Für Nebenjobber bleibt nur noch gut die hälfte des Lohns

20.05.1999

MÜNCHEN: Daß heftig an der 630-Mark-Regelung geschraubt wurde, ist schon mehrfach durch die Presse gerauscht. Wem - und an welcher Stelle - diese Änderungen weh tun, umreißt der folgende Beitrag.Um es gleich vorweg zu sagen: Bei der Neuregelung der sogenannten 630-Mark-Jobs gibt es Gewinner und Verlierer. Die Verlierer sind wohl kräftig in der Überzahl. Blieben für den Arbeitnehmer bis vor kurzem von den verdienten 630 Mark auch effektiv 630 Mark im Geldbeutel, so änderte sich dies für viele nach dem 1. April 1999.

Vorteile haben all diejenigen, die einen 630-Mark-Job bei nur einem Arbeitgeber haben. Hier zieht auch der Arbeitgeber Vorteile. Unter dem Strich zahlt er für diese Nebenjobber zukünftig etwas weniger. Auch für die Mehrzahl der Rentner, die über keine allzu hohe Rente verfügen, ändert sich finanziell kaum etwas.

Anders sieht die Rechtslage aber für Arbeitnehmer und Arbeitgeber aus, wenn der Arbeitnehmer sein Einkommen aus der Hauptbeschäftigung durch einen Nebenjob aufbessern will.

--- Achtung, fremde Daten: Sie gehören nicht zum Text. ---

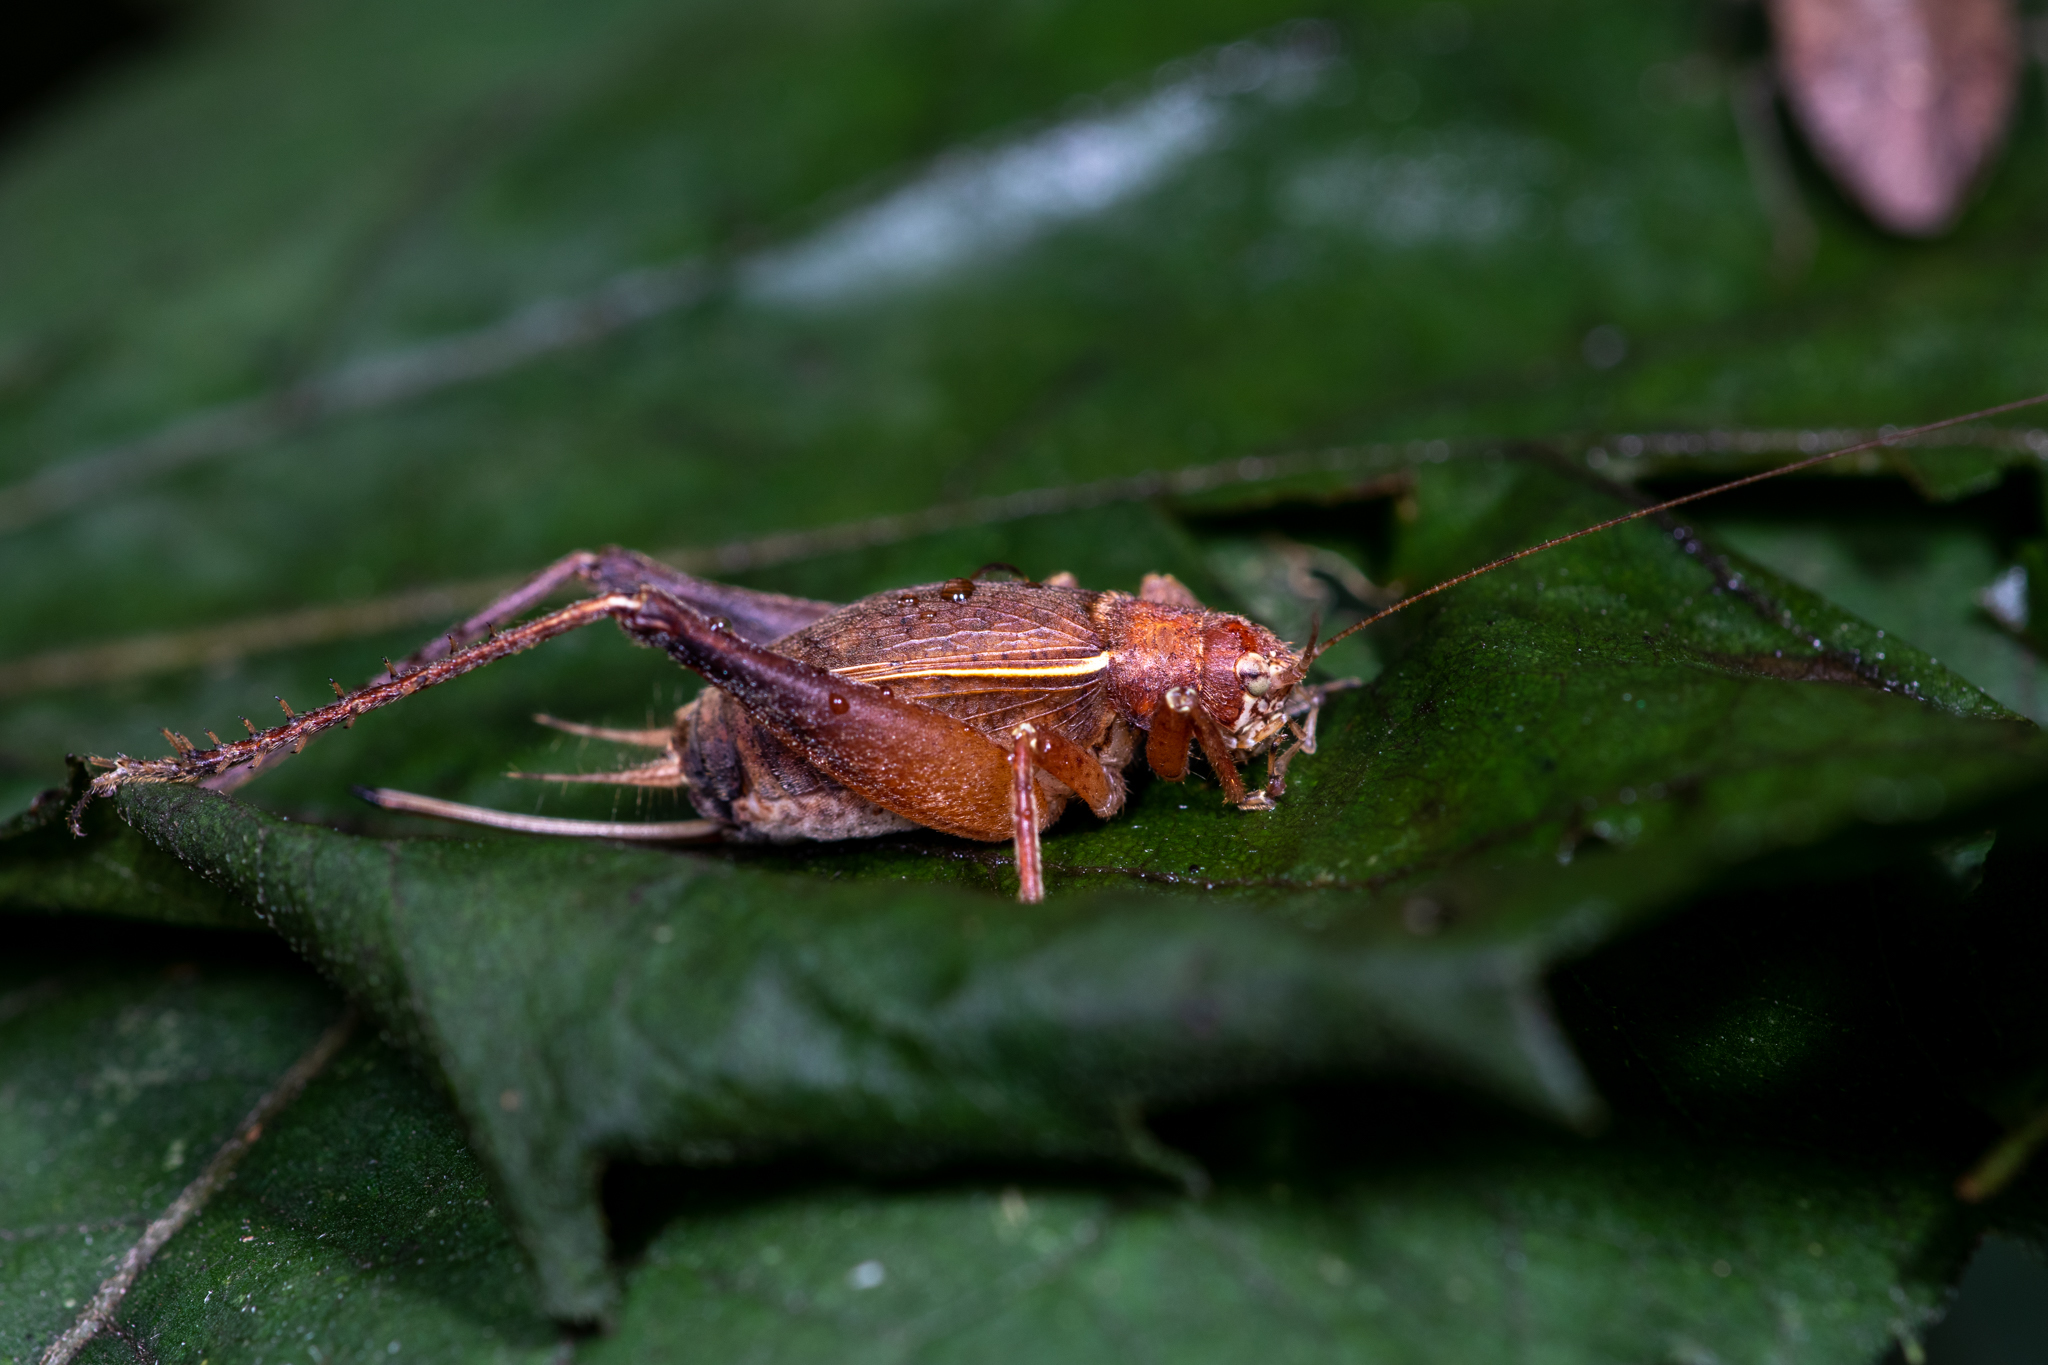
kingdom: Animalia
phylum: Arthropoda
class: Insecta
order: Orthoptera
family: Gryllidae
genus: Hapithus
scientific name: Hapithus agitator
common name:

Ein solcher Nebenverdienst wird sich künftig kaum noch lohnen. Der bürokratische Aufwand des Arbeitgebers steigt in einem solchen Fall drastisch. Verlierer kann aber auch der Staat selbst sein, wenn den Sozialkassen nicht der erhoffte Beitrag zufließt und die pauschalierte Lohnsteuer wegfällt. Im Ergebnis könnte die Steuermoral noch weiter sinken, während der bürokratische Aufwand durch die Neuregelung steigt.

Die Neuregelungen im einzelnen

Kurzfristig Beschäftigte: An der Unterscheidung von geringfügig Beschäftigten und kurzfristig Beschäftigen (Aushilfskräfte) wird weiter festgehalten. Wird die Beschäftigung nur kurzfristig ausgeübt, wie zum Beispiel von Schülern oder Studenten, also innerhalb eines Jahres längstens für zwei Monate oder 50 Arbeitstage, ändert sich nichts. Sozialversicherungsbeiträge sind weiterhin nicht zu bezahlen. Steuerfreie Aufwandsentschädigungen von Vereinen sind ebenfalls kein Arbeitsentgelt im Sinne der Sozialversicherung.

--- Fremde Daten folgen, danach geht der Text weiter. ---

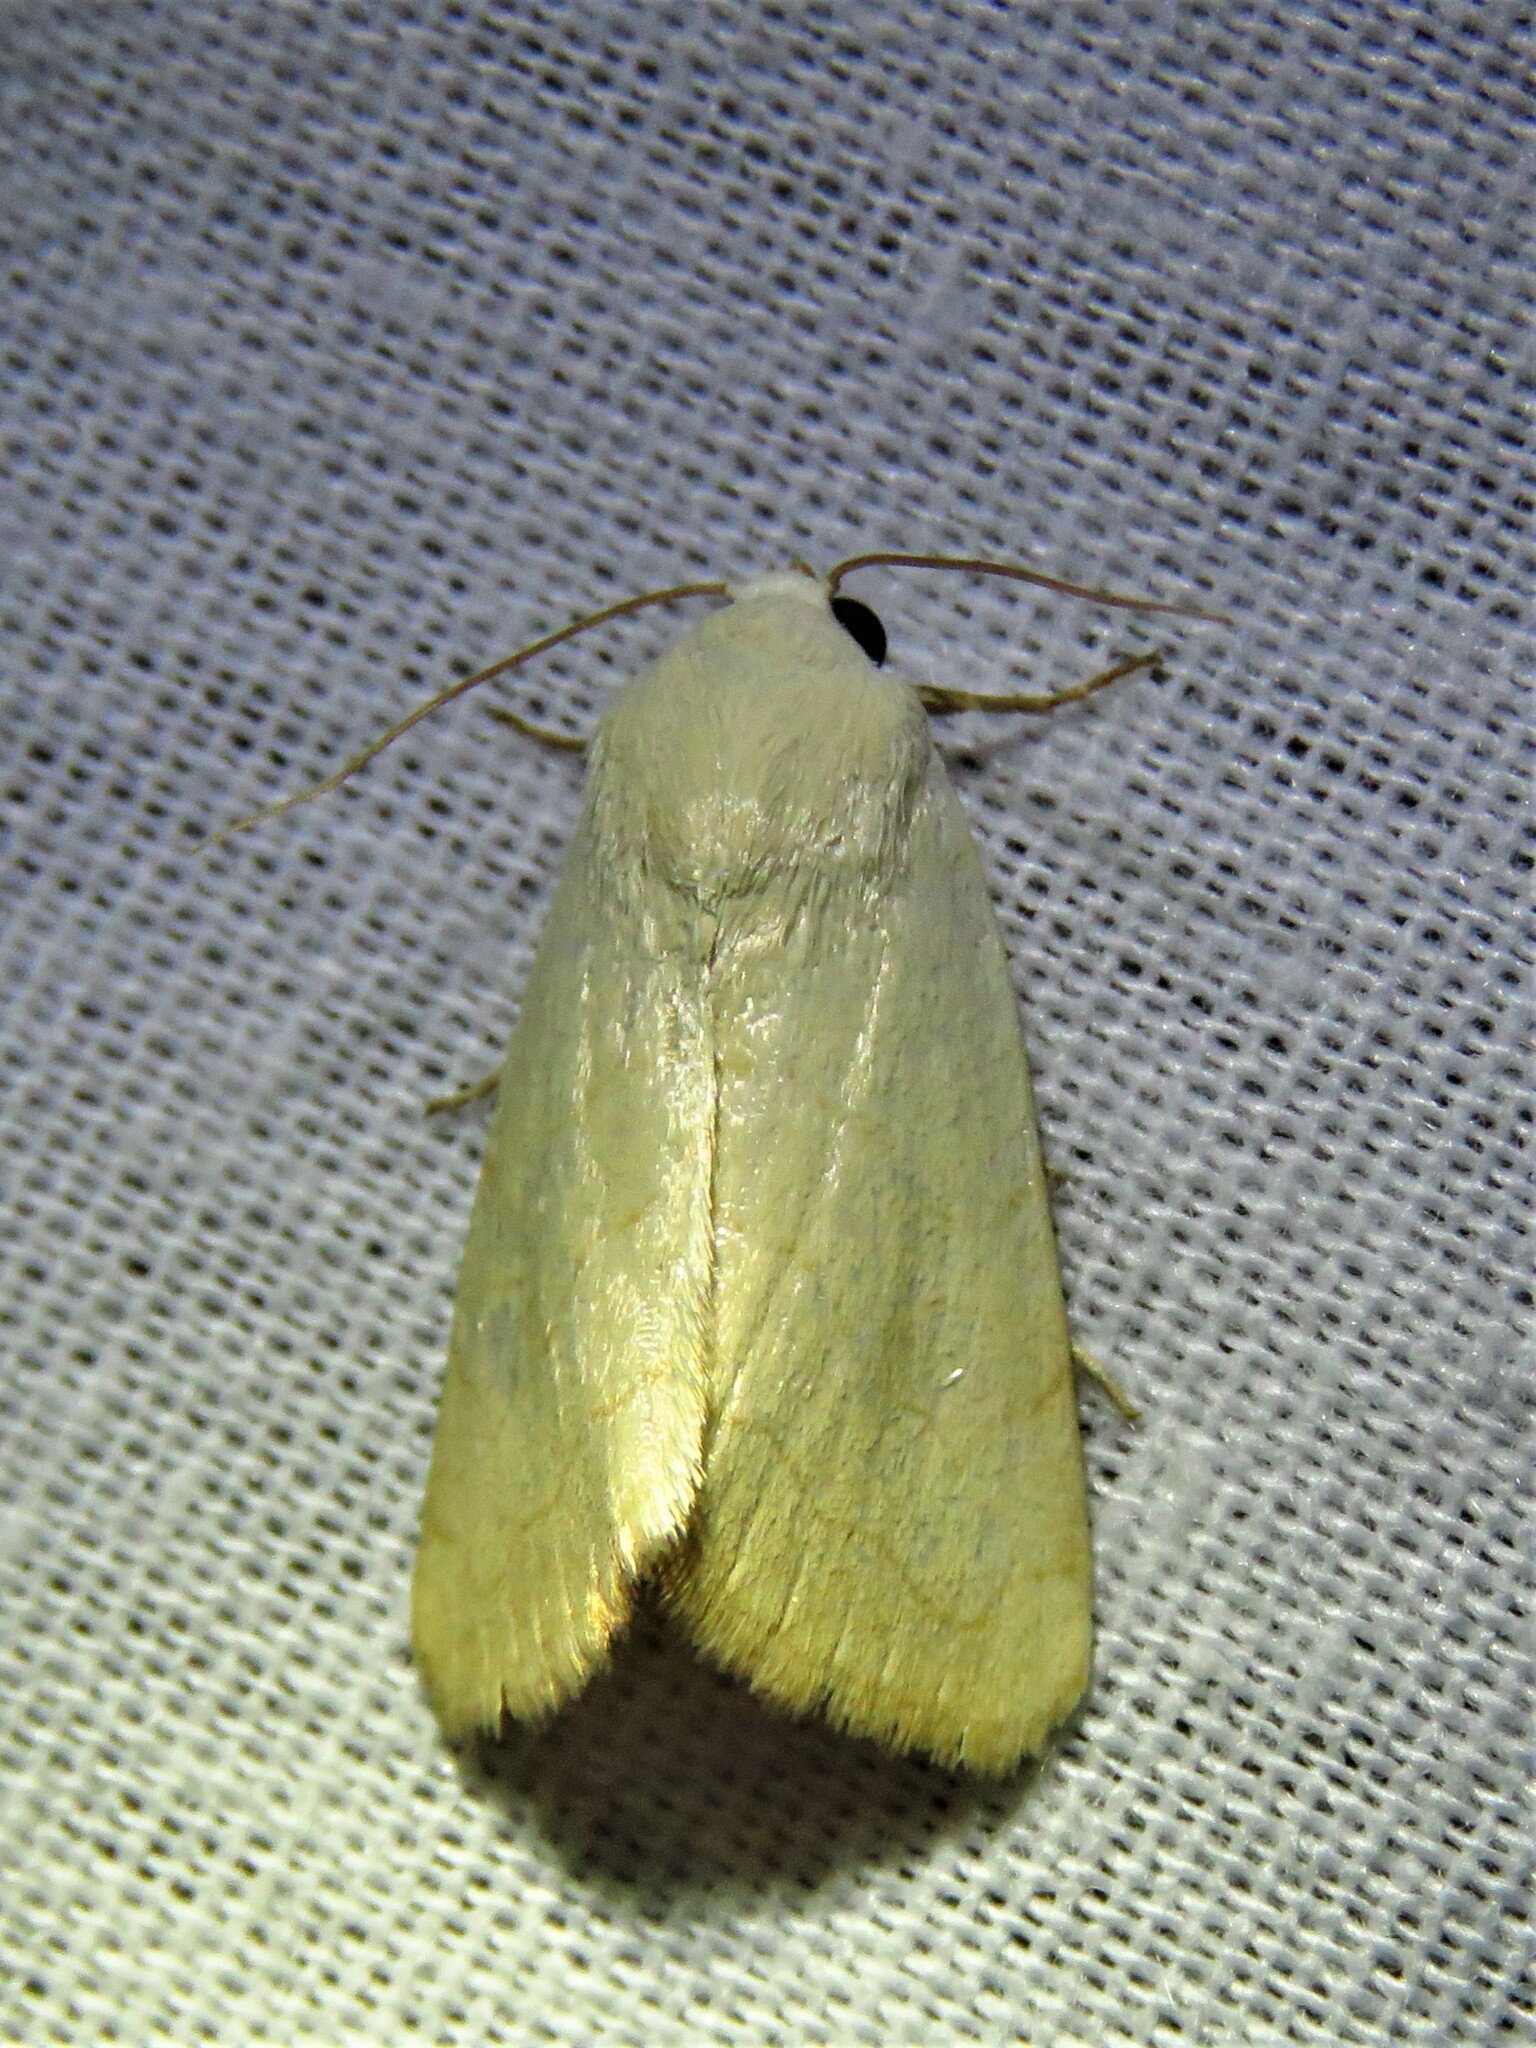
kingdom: Animalia
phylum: Arthropoda
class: Insecta
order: Lepidoptera
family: Noctuidae
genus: Bagisara
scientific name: Bagisara buxea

Geringfügig Beschäftigte: Die neue Gesetzesänderung gilt nur für die geringfügigen Beschäftigungsverhältnisse. Dies sind solche, bei denen die Beschäftigung regelmäßig weniger als 15 Stunden in der Woche ausgeübt wird und das Arbeitsentgelt im Monat 630 Mark nicht übersteigt. Diese Regelung gilt nun einheitlich in den neuen und alten Bundesländern. Es erfolgt keine jährliche Dynamisierung mehr entsprechend der allgemeinen Lohnentwicklung.

Sozialversicherungspflicht: Künftig sind Beschäftigte mit einem Verdienst bis 630 Mark monatlich sozialversicherungspflichtig. Dabei sind mehrere Beschäftigungsverhältnisse zusammenzurechnen. Es spielt keine Rolle, ob es sich um geringfügig entlohnte oder um weitere versicherungspflichtige Beschäftigungen handelt. Die Versicherungspflicht gilt auch, wenn Beschäftigungen bis zu 630 Mark neben einer bereits versicherungspflichtigen Hauptbeschäftigung ausgeübt werden. Wer also als Arbeitnehmer in seinem Hauptberuf monatlich 4.000 Mark brutto verdient und daneben noch eine geringfügige Beschäftigung mit 630 Mark ausübt, hat jetzt für das gesamte Arbeitseinkommen von 4.630 Mark Sozialversicherungsbeiträge zu zahlen und dieses Einkommen auch insgesamt zu versteuern. Der Arbeitnehmer wird damit praktisch demjenigen annähernd gleichgestellt, der 4.630 Mark bei einem einzigen Arbeitnehmer verdient.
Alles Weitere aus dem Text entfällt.